PapayaMobile, Inc.
- Native name: 木瓜移动
- Founded: 2008
- Founder: 沈思
- Headquarters: Beijing
- Website: Official website

= PapayaMobile =

Chinese app company

PapayaMobile (木瓜移動) also known as Papaya, is a mobile technology company responsible for three mobile products: AppFlood, a programmatic mobile advertising platform, Papaya Games, a mobile games development studio, and Kiwi Calendar, a calendar app for mobile and web users. Papaya is based in Beijing with offices in San Francisco, London and Tel Aviv.

== History ==
PapayaMobile was founded in 2008 by CEO Si Shen and CTO Wenjie Qian. Its first globally successful game was Papaya Farm for iOS and Android. After producing several more titles, Papaya chose to focus solely on developing its social gaming network, which grew to have over 50 million users. In 2012 PapayaMobile launched AppFlood, a programmatic ads platform. In 2014, Papaya released Kiwi Calendar, a smart social calendar for Android, iOS, and web.

== Products ==
===AppFlood===
AppFlood is a programmatic mobile advertising platform. Launched in 2012, AppFlood had attracted 4,500 Android users and was delivering 1.3 billion impressions by its first anniversary.

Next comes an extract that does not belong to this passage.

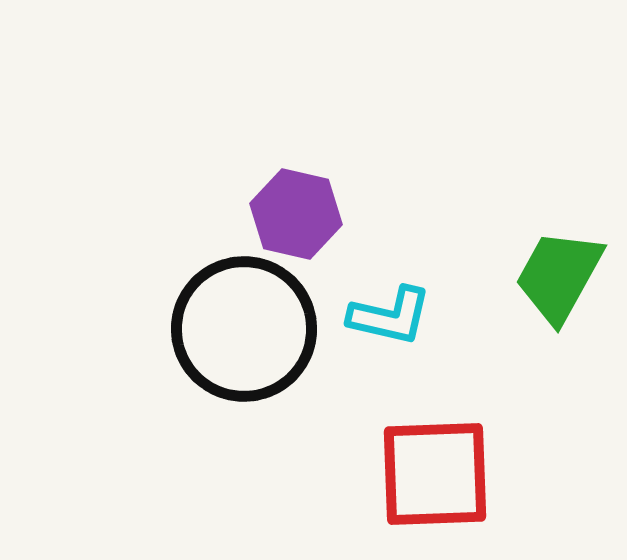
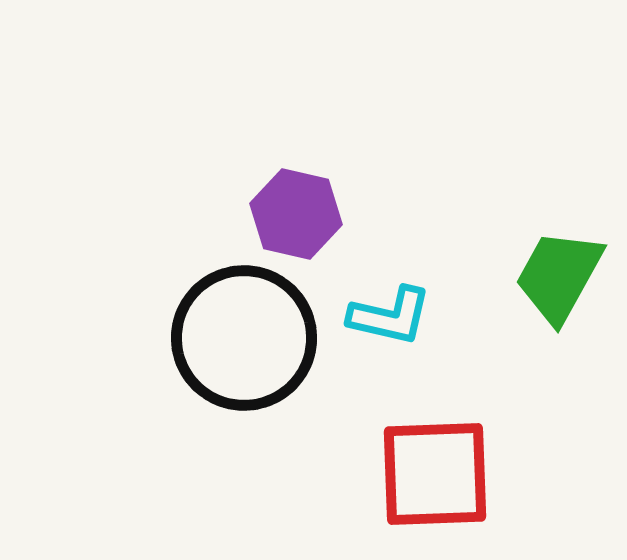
black circle: moved 9 px down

In April 2014, AppFlood launched a real-time bidding platform, the first to be engineered and made available in China. The company had a stated goal being the leading company bridging China and western countries. By August 2014 AppFlood had sent ads to 400 million mobile devices globally.

===Papaya Games===
PapayaMobile began as a game company, producing over 13 titles on Symbian, Java, Android and iOS. The first globally successful game from Papaya was Papaya Farm on iOS and Android. In 2012 PapayaMobile began scaling its mobile game production. Papaya's top grossing include Slots Fever, which reached the #1 grossing Casino Games rank on Google Play.
===Kiwi Calendar===
In February 2014, Papaya launched Kiwi Calendar, a smart calendar that makes recommendations for local events, on the web. The app has since been released on iOS and Android.